Lalu, seraya mengutip firman Allah, “Allah tidak membebani seseorang itu melainkan sesuai dengan kesanggupannya,” Gus Nadir mengajak agar kita menyikapi hal ini dengan tidak lupa memanjatkan syukur kepada Allah SWT.

“Terima kasih ya Allah, Engkau turunkan wabah Corona ini. Artinya, Engkau percaya kami akan sanggup menjalani dan menghadapinya. Terima kasih atas kepercayaan Engkau ya Allah, kami pun percaya bahwa wabah Corona ini tidak akan membebani kami di luar batas kesanggupan kami.
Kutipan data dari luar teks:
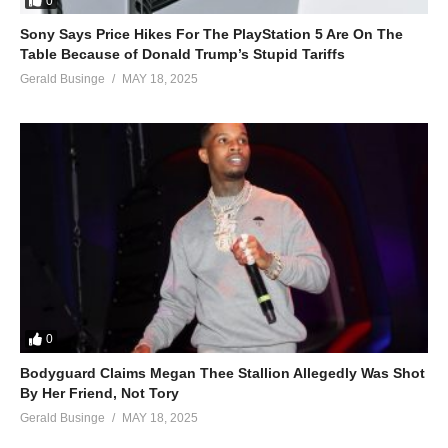
0
Sony Says Price Hikes For The PlayStation 5 Are On The
Table Because of Donald Trump’s Stupid Tariffs
Gerald Businge
MAY 18, 2025
0
Bodyguard Claims Megan Thee Stallion Allegedly Was Shot
By Her Friend, Not Tory
Gerald Businge
MAY 18, 2025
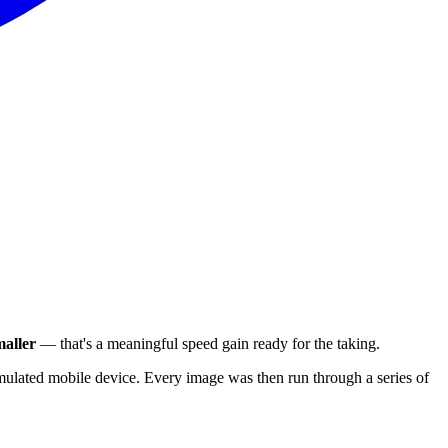
aller
— that's a meaningful speed gain ready for the taking.
ulated mobile device. Every image was then run through a series of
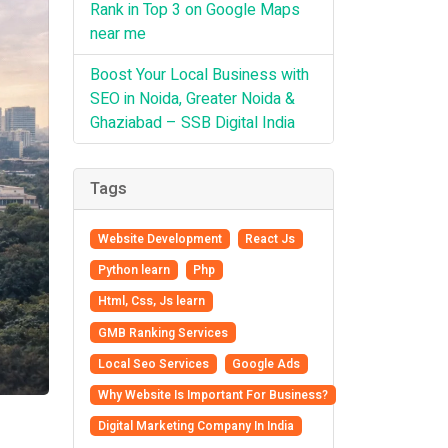
Rank in Top 3 on Google Maps
near me
Boost Your Local Business with
SEO in Noida, Greater Noida &
Ghaziabad – SSB Digital India
Tags
Website Development
React Js
Python learn
Php
Html, Css, Js learn
GMB Ranking Services
Local Seo Services
Google Ads
Why Website Is Important For Business?
Digital Marketing Company In India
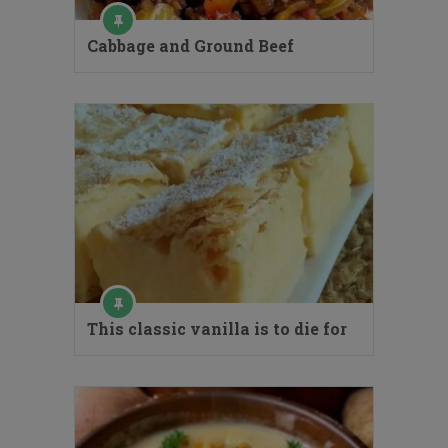
Cabbage and Ground Beef
This classic vanilla is to die for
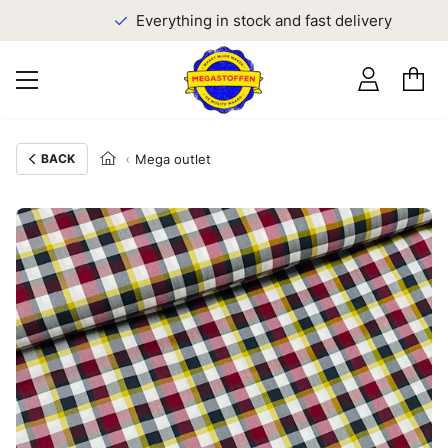
Everything in stock and fast delivery
BACK
Mega outlet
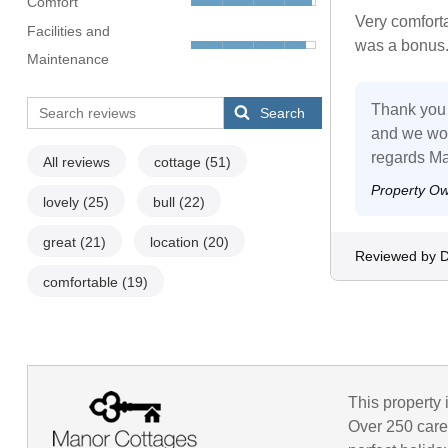
Comfort
Very comforta
Facilities and
was a bonus. 
Maintenance
Thank you 
Search
and we wou
regards Ma
All reviews
cottage
(51)
Property O
lovely
(25)
bull
(22)
great
(21)
location
(20)
Reviewed by D
comfortable
(19)
This property 
Over 250 caref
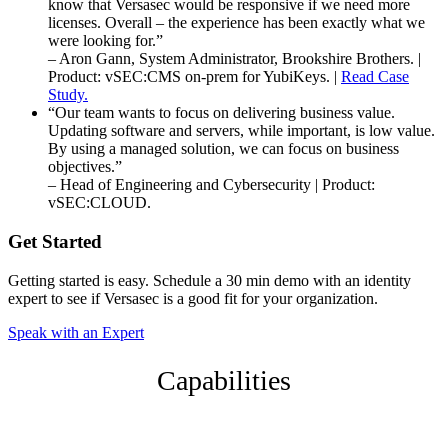
know that Versasec would be responsive if we need more
licenses. Overall – the experience has been exactly what we
were looking for.”
– Aron Gann, System Administrator, Brookshire Brothers. |
Product: vSEC:CMS on-prem for YubiKeys. |
Read Case
Study.
“Our team wants to focus on delivering business value.
Updating software and servers, while important, is low value.
By using a managed solution, we can focus on business
objectives.”
– Head of Engineering and Cybersecurity | Product:
vSEC:CLOUD.
Get Started
Getting started is easy. Schedule a 30 min demo with an identity
expert to see if Versasec is a good fit for your organization.
Speak with an Expert
Capabilities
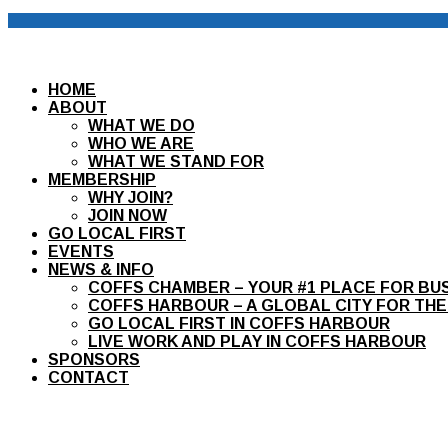
HOME
ABOUT
WHAT WE DO
WHO WE ARE
WHAT WE STAND FOR
MEMBERSHIP
WHY JOIN?
JOIN NOW
GO LOCAL FIRST
EVENTS
NEWS & INFO
COFFS CHAMBER – YOUR #1 PLACE FOR BU
COFFS HARBOUR – A GLOBAL CITY FOR THE
GO LOCAL FIRST IN COFFS HARBOUR
LIVE WORK AND PLAY IN COFFS HARBOUR
SPONSORS
CONTACT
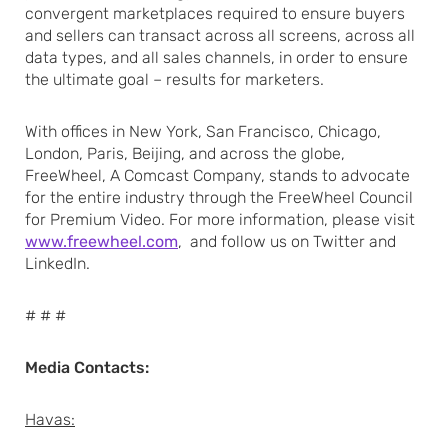
convergent marketplaces required to ensure buyers
and sellers can transact across all screens, across all
data types, and all sales channels, in order to ensure
the ultimate goal – results for marketers.
With offices in New York, San Francisco, Chicago,
London, Paris, Beijing, and across the globe,
FreeWheel, A Comcast Company, stands to advocate
for the entire industry through the FreeWheel Council
for Premium Video. For more information, please visit
www.freewheel.com
, and follow us on Twitter and
LinkedIn.
# # #
Media Contacts:
Havas:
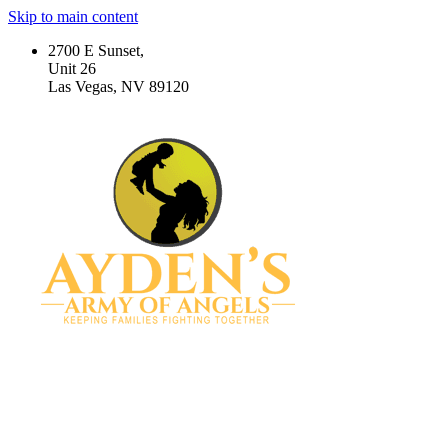
Skip to main content
2700 E Sunset,
Unit 26
Las Vegas, NV 89120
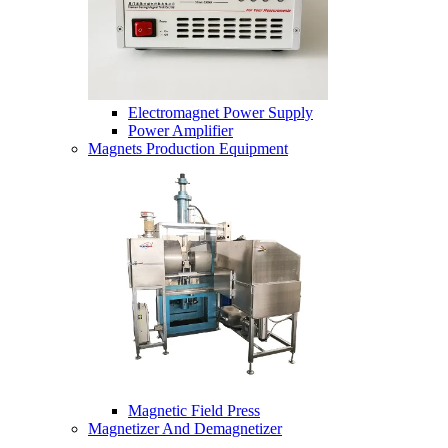
Electromagnet Power Supply
Power Amplifier
Magnets Production Equipment
Magnetic Field Press
Magnetizer And Demagnetizer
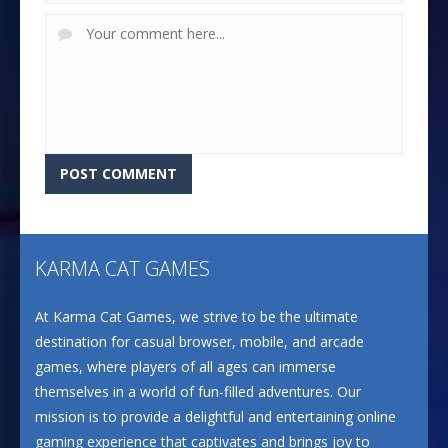
KARMA CAT GAMES
At Karma Cat Games, we strive to be the ultimate
destination for casual browser, mobile, and arcade
games, where players of all ages can immerse
themselves in a world of fun-filled adventures. Our
mission is to provide a delightful and entertaining online
gaming experience that captivates and brings joy to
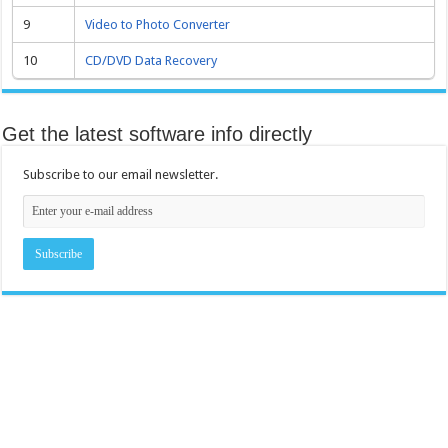
9
Video to Photo Converter
10
CD/DVD Data Recovery
Get the latest software info directly
Subscribe to our email newsletter.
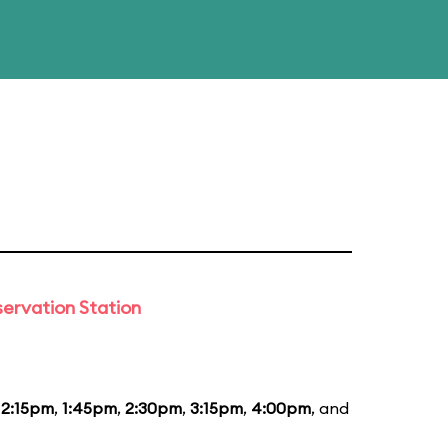
ervation Station
12:15pm
,
1:45pm
,
2:30pm
,
3:15pm
,
4:00pm
, and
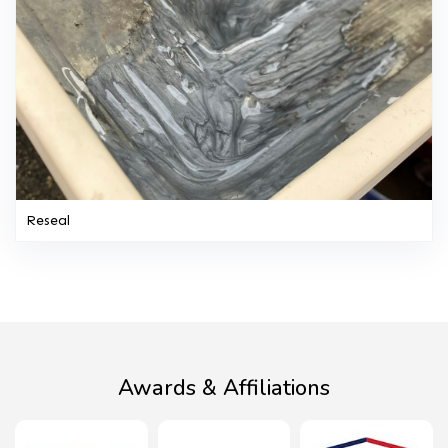
Reseal
Awards & Affiliations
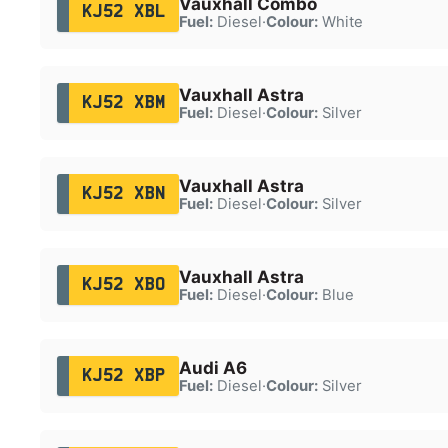
Vauxhall Combo
KJ52 XBL
Fuel:
Diesel
·
Colour:
White
Vauxhall Astra
KJ52 XBM
Fuel:
Diesel
·
Colour:
Silver
Vauxhall Astra
KJ52 XBN
Fuel:
Diesel
·
Colour:
Silver
Vauxhall Astra
KJ52 XBO
Fuel:
Diesel
·
Colour:
Blue
Audi A6
KJ52 XBP
Fuel:
Diesel
·
Colour:
Silver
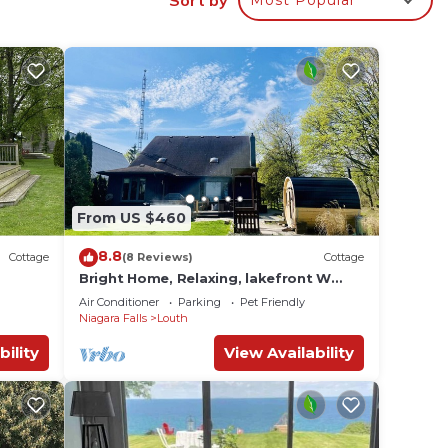
rio.
From US $460
8.8
Cottage
(8 Reviews)
Cottage
Bright Home, Relaxing, lakefront W
Sauna & Hottub
Air Conditioner
Parking
Pet Friendly
Niagara Falls
Louth
bility
View Availability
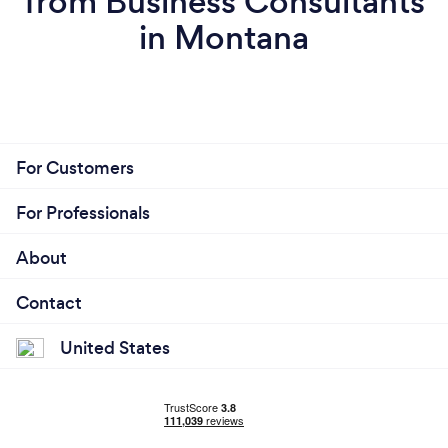
from Business Consultants
in Montana
For Customers
For Professionals
About
Contact
United States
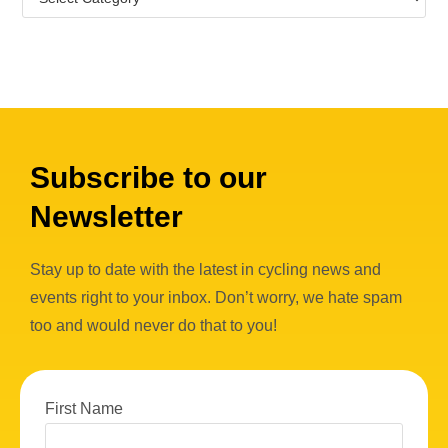
Subscribe to our
Newsletter
Stay up to date with the latest in cycling news and
events right to your inbox. Don’t worry, we hate spam
too and would never do that to you!
First Name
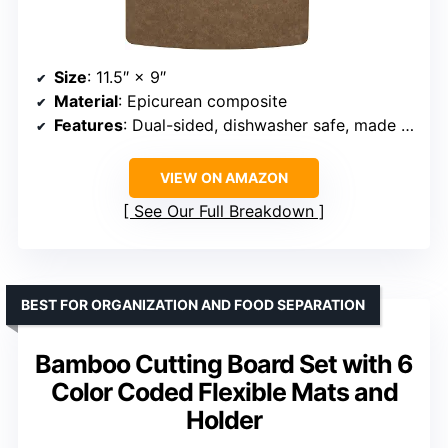
Size
: 11.5″ × 9″
Material
: Epicurean composite
Features
: Dual-sided, dishwasher safe, made in USA, NSF certified
VIEW ON AMAZON
See Our Full Breakdown
BEST FOR ORGANIZATION AND FOOD SEPARATION
Bamboo Cutting Board Set with 6
Color Coded Flexible Mats and
Holder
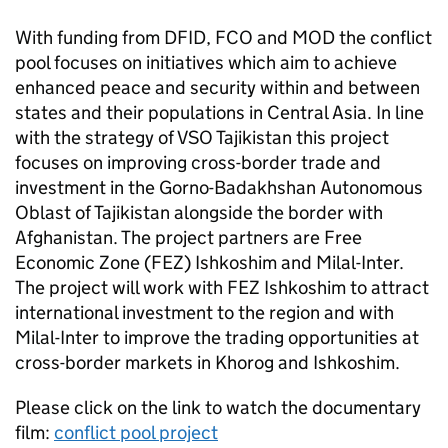
With funding from DFID, FCO and MOD the conflict
pool focuses on initiatives which aim to achieve
enhanced peace and security within and between
states and their populations in Central Asia. In line
with the strategy of VSO Tajikistan this project
focuses on improving cross-border trade and
investment in the Gorno-Badakhshan Autonomous
Oblast of Tajikistan alongside the border with
Afghanistan. The project partners are Free
Economic Zone (FEZ) Ishkoshim and Milal-Inter.
The project will work with FEZ Ishkoshim to attract
international investment to the region and with
Milal-Inter to improve the trading opportunities at
cross-border markets in Khorog and Ishkoshim.
Please click on the link to watch the documentary
film:
conflict pool project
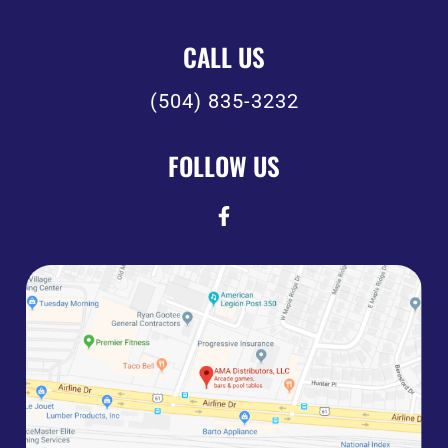
CALL US
(504) 835-3232
FOLLOW US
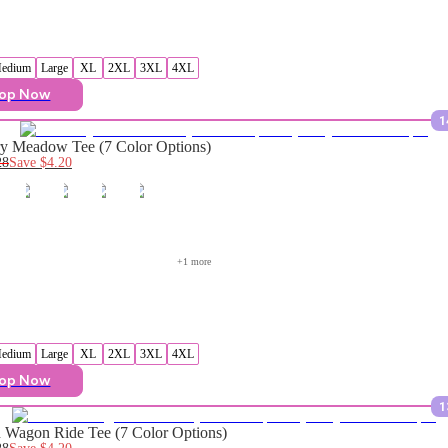
edium
Large
XL
2XL
3XL
4XL
op Now
1
y Meadow Tee (7 Color Options)
28
Save
$4.20
+
1
 more
edium
Large
XL
2XL
3XL
4XL
op Now
1
Wagon Ride Tee (7 Color Options)
28
Save
$4.20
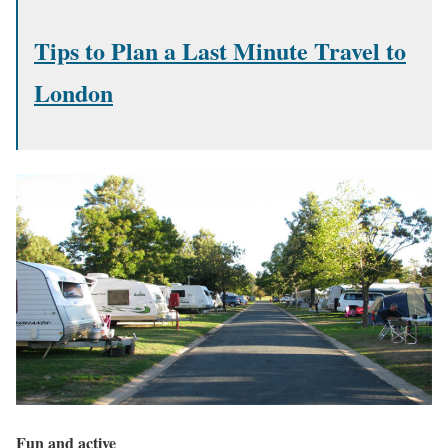
Tips to Plan a Last Minute Travel to
London
Fun and active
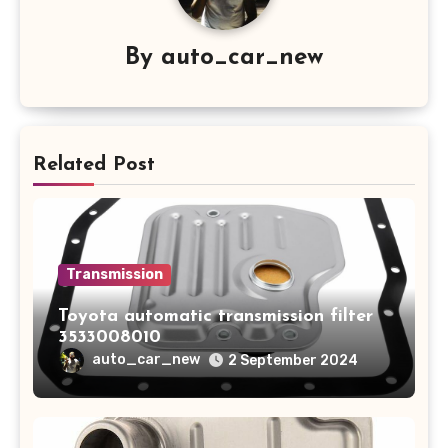
By
auto_car_new
Related Post
Transmission
Toyota automatic transmission filter
3533008010
auto_car_new
2 September 2024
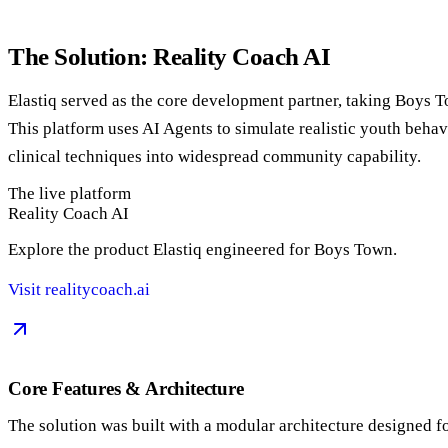
The Solution: Reality Coach AI
Elastiq served as the core development partner, taking Boys 
This platform uses AI Agents to simulate realistic youth behavi
clinical techniques into widespread community capability.
The live platform
Reality Coach AI
Explore the product Elastiq engineered for Boys Town.
Visit realitycoach.ai
Core Features & Architecture
The solution was built with a modular architecture designed fo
Karena itulah janjiMu,” imbuhnya.

Mengutip maqolah penyusun kitab al-Hikam, Ibnu Athoilah, Gus Nadir mengatakan bermacam ujian itu hakikatnya adalah hamparan pemberian dari Allah SWT. “Datangnya cobaan tak hanya meniscayakan kesabaran, tapi juga syukur. Karena, di balik syukur itu ada karunia yang hendak diberikan Allah,” pungkasnya.

“Doa Bersama dan Pertaubatan Global Bersatu Melawan Korona” ini disiarkan secara Live Streaming oleh Tv9, Channel Youtube, dan media sosial lainya. Disaksikan juga oleh Wakil Presiden KH Ma’ruf Amin dan diikuti oleh Pengurus Cabang Istimewa Nahdlatul Ulama (PCINU) dari 22 negara.